9 Replies Latest reply on Sep 24, 2010 10:22 AM by Aspi Engineer

    JMS messages are getting trapped inside of the HQ system, when paging.

    Aspi Engineer Newbie

      JMS messages are getting trapped inside of the HQ system. That is a publisher can still publish messages, but consumers are unable to receive those messages until some specific events happen.


      Conside the following scenario:


      Scenario A:
      1)Create 2 durable subscriptions called S1 and S2 on a single topic destination D1.
      2)Shut down the durable consumers.
      3)Publish 500 messages on destination D1. The messages should be of sufficient size to ensure that some of them get paged. In my specific case, 63 messages were in memory, and the remaining 437 got paged.
      Each message was about 50K, and the settings were:


      4)Create a non-durable consumer 'C1' on the same destination D1.


      5) Restart durable consumer S1. You may need to wait for some time to have elapsed between steps (2) and step (5) else you may get a:
      javax.jms.IllegalStateException: Cannot create a subscriber on the durable subscription since it already has subscriber(s)

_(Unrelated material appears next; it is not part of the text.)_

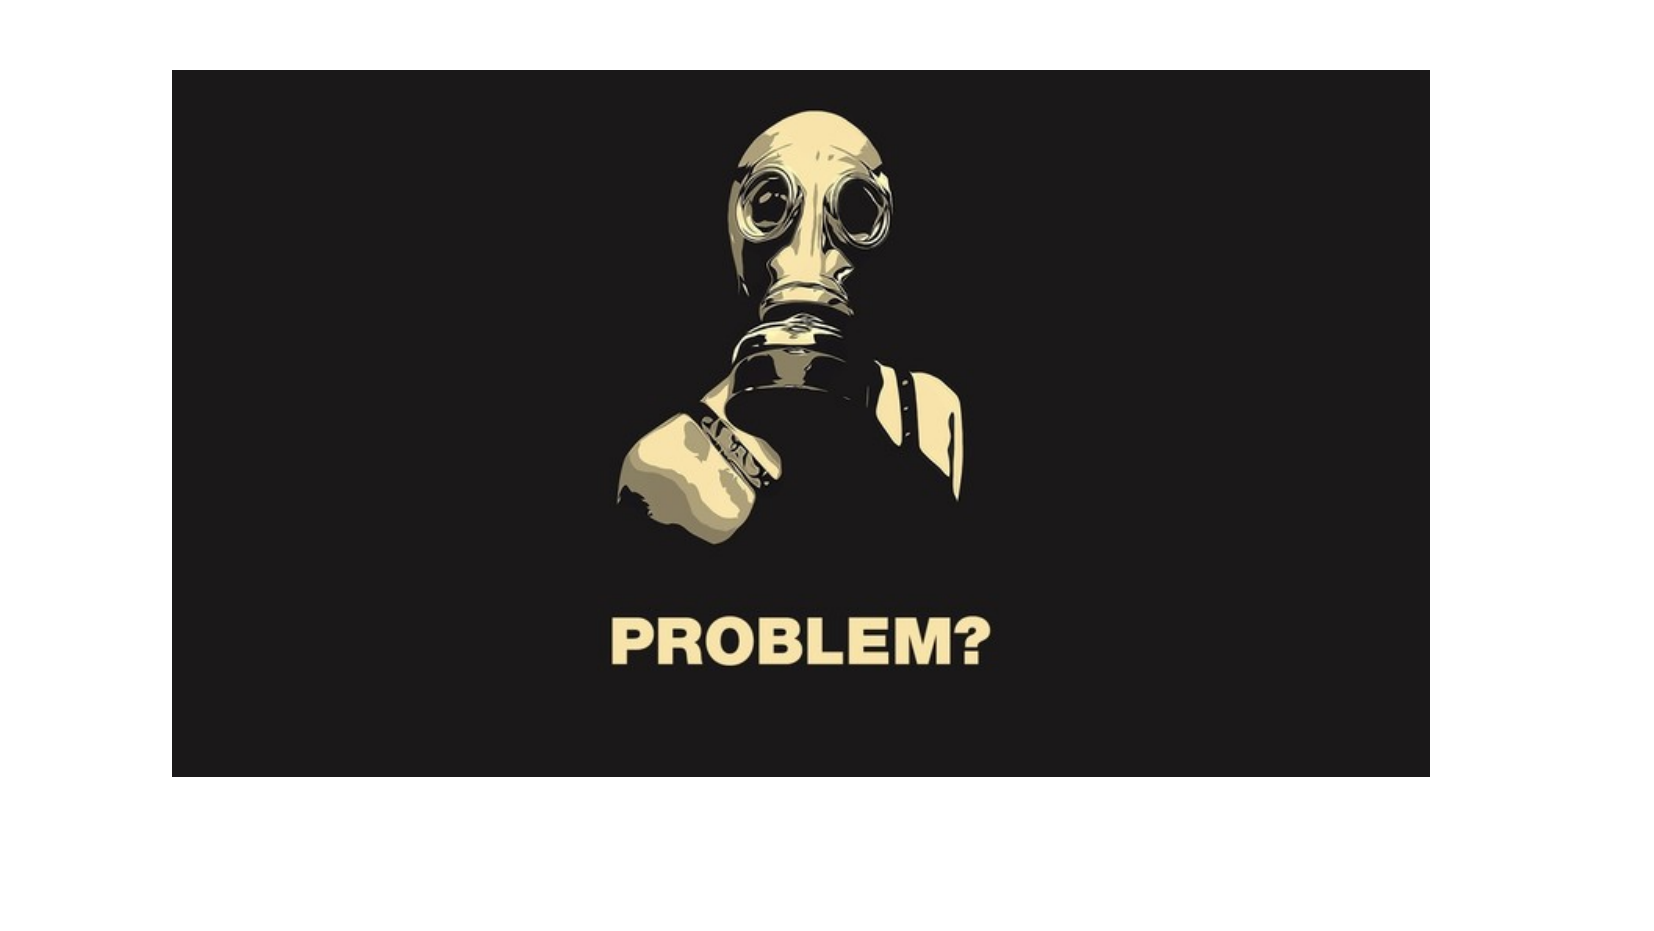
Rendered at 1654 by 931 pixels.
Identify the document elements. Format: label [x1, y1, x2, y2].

      Observation: Durable S1 only receives those 63 messages that are in memory. Instead it should have received all 500.


      6) Publish a single message to destination D1. At this time the total number of messages published is 501.


      Observation: Neither durable S1 nor does non-durable C1 receive this last message.


      7) Restart durable consumer S2.


      Observation: Durable S2 receives the first 63 messages (those that were in memory). And after that, both S1 and S2 start receiving the remaining (501-63) messages. Also, non-durable C1 receives 438 messages (the 437 that had been paged plus the one that was published in step 6).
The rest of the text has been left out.